Un problema serio che non pare risolversi con le buone intenzioni del sismabonus, visto lo scarso tasso di utilizzo della una misura – come confermato nell’intervista in pagina da Giuseppe Piana, presidente di Ance Catania – che teoricamente garantirebbe degli incentivi, in termini di detrazioni fiscali dalle imposte sul costo complessivamente pagato, per quegli interventi che garantiscono adozioni di misure antisismiche e che cresce in rapporto alla gravità della classe di rischio dell’immobile.
 
Eppure, la strada è tracciata. L’Ance ha stimato che un’azione di messa in sicurezza del patrimonio edilizio isolano, considerando le prime tre fasce di rischio sismico, permetterebbe di attivare circa 14 miliardi di euro di investimenti, un tesoro di inestimabile valore per un’edilizia in sofferenza e una garanzia di maggiore sicurezza per tantissimi isolani. Soltanto nell’area etnea, secondo le stime di Fabio Tortorici della Fondazione Centro studi del Consiglio nazionale dei geologi, il 60% del patrimonio edilizio è stato costruito prima dell’entrata in vigore delle norme antisismiche.
 
Non è casuale che da più parti si stia lavorando di comune accordo per trovare una soluzione che metta assieme tutti i soggetti deputati a rilanciare un grande piano antisismico. L’Ance Catania, assieme ad altre sigle, ha lanciato il progetto #CataniaSicura mentre la Fondazione Marilù Tregua ha proposto, già nel lontano 2013, l’avvio di un protocollo antisismico (vedi in fondo alla pagina) per coinvolgere Istituti di credito, Università, imprese, ordini professionali, nel nome del rilancio del settore edilizio tramite l’efficientamento energetico e la messa in sicurezza del patrimonio edilizio isolano.

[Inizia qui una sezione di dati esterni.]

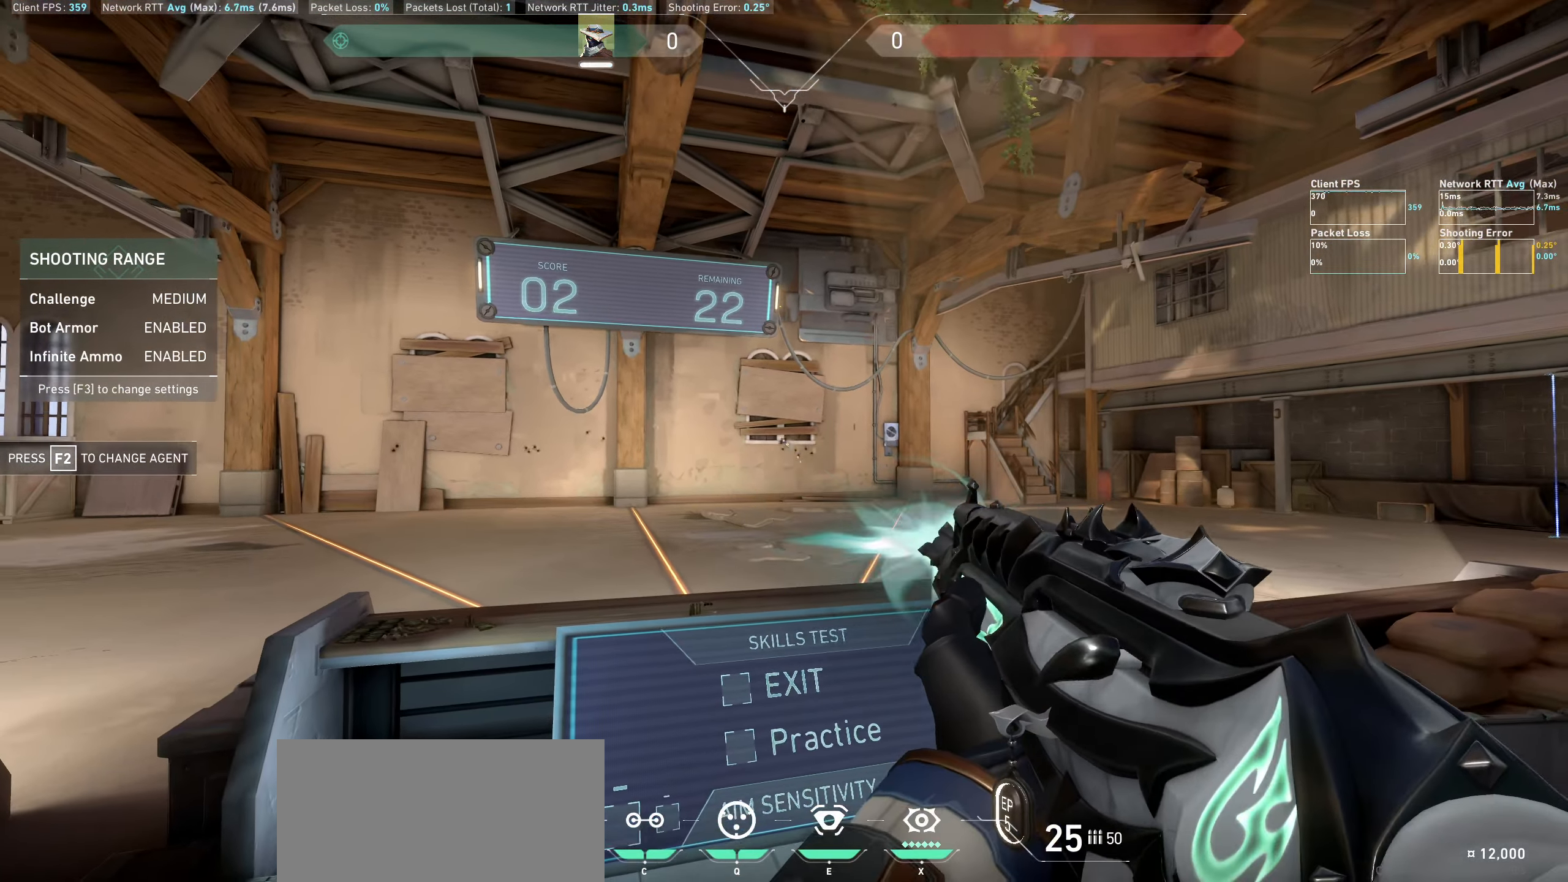
{"keys": [], "mouse": [], "events": [[283, "d", "up"]]}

Al momento del suo lancio pubblico, contava già l’adesione di 25 soggetti regionali, tra ordini professionali, Università e altri enti, con l’obiettivo di spingere l’Ars a formulare un disegno di legge per incentivare l’attivazione di credito per le ristrutturazioni, con interessi sui mutui a carico della Regione.
 
In particolare, il protocollo propone un’integrazione tra l’attività normativa dell’Ars, che dovrà valutare l’avvio della formulazione di una legge che preveda un percorso semplificato e agevolato per il rilascio delle autorizzazioni, e l’azione degli istituti di credito che avranno come compito la messa a disposizione dei finanziamenti necessari ai proprietari di immobili con pagamento delle rate fino a quindici anni.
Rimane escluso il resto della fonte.